Wow thats hectic! Glad to hear you are okay! I am using 4 of these new batteries and so far i have had no issues with mine. I will do some research now and see if there are more common issues out there now thanks.

Reactions: Like 1 | Useful 1


----------



## Marzuq (24/7/15)

That's not good news for anyone who is already overly conscious about battery safety. 

Thank you for sharing this is very useful to know


----------



## Alex (24/7/15)

Glad to hear you're okay, thanks for sharing your experience with us.


Sent from iPhone


----------



## huffnpuff (24/7/15)

Hectic! Were the batteries stored loose or in a battery case/sleeve?


----------



## Silver (24/7/15)

Wow, hectic experience @Guunie 
Sorry to hear this, but as the others said, thanks for sharing
It highlights the importance of battery knowledge and safety

But if a battery is going to spontaneously combust like that, then I assume there is not much one can do to prevent it. Perhaps I need to carry my fire extuingsher around with me...

Reactions: Funny 1


----------



## Guunie (24/7/15)

It was in a small pouch next to the pen sleeves that was separate with its own little Velcro flap. I didn't have it in a battery case or sleeve. But honestly even if I did I don't think it would have made a difference because there was nothing that could have shorted the battery in that compartment. 

What the cause of this was I am not sure...but I did cycle this battery in my mech and I have for a while been more and more concerned about using a mech and the 0 safety factor that accompanies them. 

Been battling to decide on what vw mod to go for and I feel that if you are only using them in a vw mod and cycling pairs together then there should be no cause for concern...

I am also doing some deep research on batteries and specifically the ones available to us to assist with my future battery purchase decisions.

Will share my findings in the hope that others may be safer for it.

Sent while wielding my vapesaber

Reactions: Like 2


----------



## Yoda (25/7/15)

Just read this and i have one of the in my subox, and just thought can static electricity maybe cause this?


----------



## DoubleD (25/7/15)

Yoda said:


> Just read this and i have one of the in my subox, and just thought can static electricity maybe cause this?



I was thinking the same thing but dont know if thats possible. I keep my spare daily battery in a microfiber bag (oakely sunglasses bag) which is keep in a leather pouch.


----------



## Average vapor Joe (25/7/15)

The battery may be creating its own internal circuit but that would happen as soon as its is used so there must have been a circuit created in your bag maybe?


----------



## stevie g (25/7/15)

imagine that was in your mech mod when it happened... Not good.


----------



## Guunie (25/7/15)

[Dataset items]

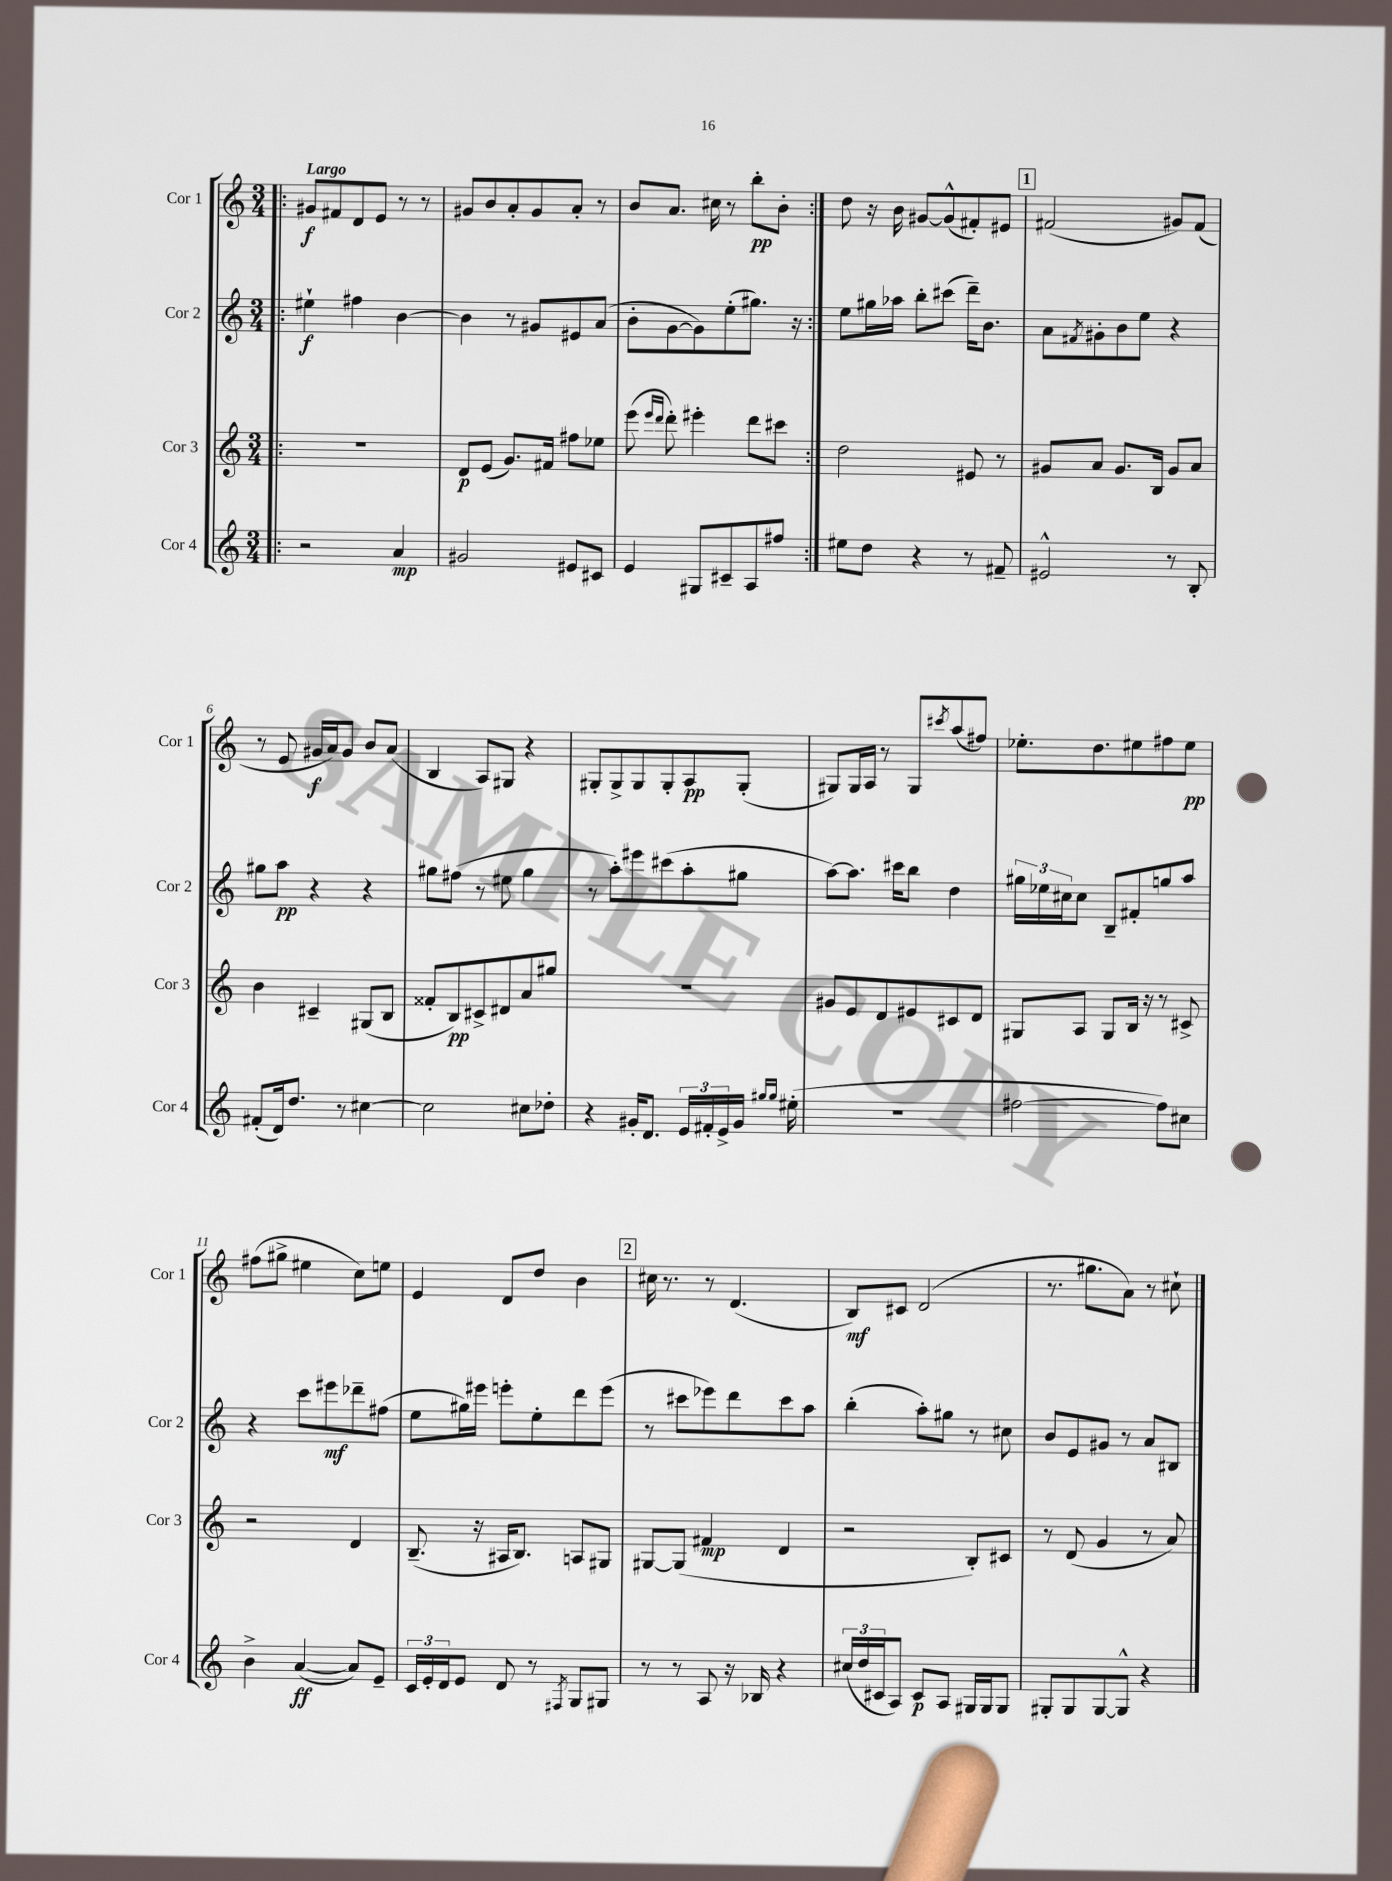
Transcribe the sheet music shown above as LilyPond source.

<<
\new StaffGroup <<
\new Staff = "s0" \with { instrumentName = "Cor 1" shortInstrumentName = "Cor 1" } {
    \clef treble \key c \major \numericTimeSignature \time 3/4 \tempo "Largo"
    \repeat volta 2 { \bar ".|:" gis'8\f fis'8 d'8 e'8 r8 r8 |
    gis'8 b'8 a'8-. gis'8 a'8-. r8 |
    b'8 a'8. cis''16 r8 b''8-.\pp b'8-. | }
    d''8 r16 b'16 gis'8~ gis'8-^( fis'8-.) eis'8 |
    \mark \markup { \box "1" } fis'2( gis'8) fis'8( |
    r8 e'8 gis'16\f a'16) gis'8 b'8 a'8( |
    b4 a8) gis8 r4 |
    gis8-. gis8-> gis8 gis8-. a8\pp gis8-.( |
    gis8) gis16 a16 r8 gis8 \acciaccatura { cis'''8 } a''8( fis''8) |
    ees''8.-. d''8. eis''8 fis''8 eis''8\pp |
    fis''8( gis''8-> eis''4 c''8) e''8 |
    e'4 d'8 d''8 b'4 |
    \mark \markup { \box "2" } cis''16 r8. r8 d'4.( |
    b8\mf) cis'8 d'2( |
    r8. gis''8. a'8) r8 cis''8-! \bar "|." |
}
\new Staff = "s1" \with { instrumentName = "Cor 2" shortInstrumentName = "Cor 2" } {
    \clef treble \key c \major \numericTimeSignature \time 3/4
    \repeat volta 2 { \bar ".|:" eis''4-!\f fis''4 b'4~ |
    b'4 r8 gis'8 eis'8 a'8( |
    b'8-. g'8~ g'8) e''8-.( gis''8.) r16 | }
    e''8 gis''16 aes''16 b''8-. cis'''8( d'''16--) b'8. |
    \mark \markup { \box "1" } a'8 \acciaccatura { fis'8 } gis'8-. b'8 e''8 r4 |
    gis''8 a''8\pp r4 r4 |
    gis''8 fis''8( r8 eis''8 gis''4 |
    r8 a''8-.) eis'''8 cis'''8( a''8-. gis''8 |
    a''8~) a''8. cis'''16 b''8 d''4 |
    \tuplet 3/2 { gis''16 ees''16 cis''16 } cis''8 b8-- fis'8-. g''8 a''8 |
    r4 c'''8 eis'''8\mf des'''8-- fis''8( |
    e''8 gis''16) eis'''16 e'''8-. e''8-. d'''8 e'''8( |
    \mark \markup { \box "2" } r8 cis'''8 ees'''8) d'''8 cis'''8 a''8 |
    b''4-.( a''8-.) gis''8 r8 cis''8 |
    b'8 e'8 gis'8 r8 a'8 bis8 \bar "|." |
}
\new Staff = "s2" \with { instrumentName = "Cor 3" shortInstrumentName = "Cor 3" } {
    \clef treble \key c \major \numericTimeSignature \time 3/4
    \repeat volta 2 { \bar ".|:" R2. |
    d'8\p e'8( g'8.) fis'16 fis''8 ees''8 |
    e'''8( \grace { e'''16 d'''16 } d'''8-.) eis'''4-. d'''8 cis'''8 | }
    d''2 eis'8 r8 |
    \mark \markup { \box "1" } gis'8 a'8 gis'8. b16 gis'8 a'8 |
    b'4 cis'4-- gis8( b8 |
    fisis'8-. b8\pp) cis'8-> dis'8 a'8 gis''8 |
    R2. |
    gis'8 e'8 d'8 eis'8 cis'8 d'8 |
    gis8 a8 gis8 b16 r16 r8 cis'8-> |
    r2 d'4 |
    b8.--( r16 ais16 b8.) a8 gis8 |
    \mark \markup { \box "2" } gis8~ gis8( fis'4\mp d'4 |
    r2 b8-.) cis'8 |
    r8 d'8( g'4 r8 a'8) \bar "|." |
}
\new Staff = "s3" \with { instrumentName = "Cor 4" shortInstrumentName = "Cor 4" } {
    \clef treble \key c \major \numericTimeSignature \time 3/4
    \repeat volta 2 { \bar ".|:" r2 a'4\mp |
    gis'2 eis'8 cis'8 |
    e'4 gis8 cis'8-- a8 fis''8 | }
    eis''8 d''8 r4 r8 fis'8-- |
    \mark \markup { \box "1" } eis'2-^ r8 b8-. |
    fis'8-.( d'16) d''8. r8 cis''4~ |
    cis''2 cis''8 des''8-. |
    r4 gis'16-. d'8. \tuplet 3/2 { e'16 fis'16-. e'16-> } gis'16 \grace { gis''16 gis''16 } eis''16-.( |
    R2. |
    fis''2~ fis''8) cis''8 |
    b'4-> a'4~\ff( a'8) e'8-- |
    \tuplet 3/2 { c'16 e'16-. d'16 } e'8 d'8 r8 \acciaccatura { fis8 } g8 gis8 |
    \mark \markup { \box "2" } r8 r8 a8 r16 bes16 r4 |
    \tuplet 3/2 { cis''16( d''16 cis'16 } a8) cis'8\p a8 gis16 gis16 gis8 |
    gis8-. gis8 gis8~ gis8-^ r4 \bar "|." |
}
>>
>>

- Exercise goal -
Please return everything in the battery thread from "Been battling to" down to "safer for it.", word for word. These rows are separate material, apart from the battery thread.

- Response below -
Been battling to decide on what vw mod to go for and I feel that if you are only using them in a vw mod and cycling pairs together then there should be no cause for concern...

I am also doing some deep research on batteries and specifically the ones available to us to assist with my future battery purchase decisions.

Will share my findings in the hope that others may be safer for it.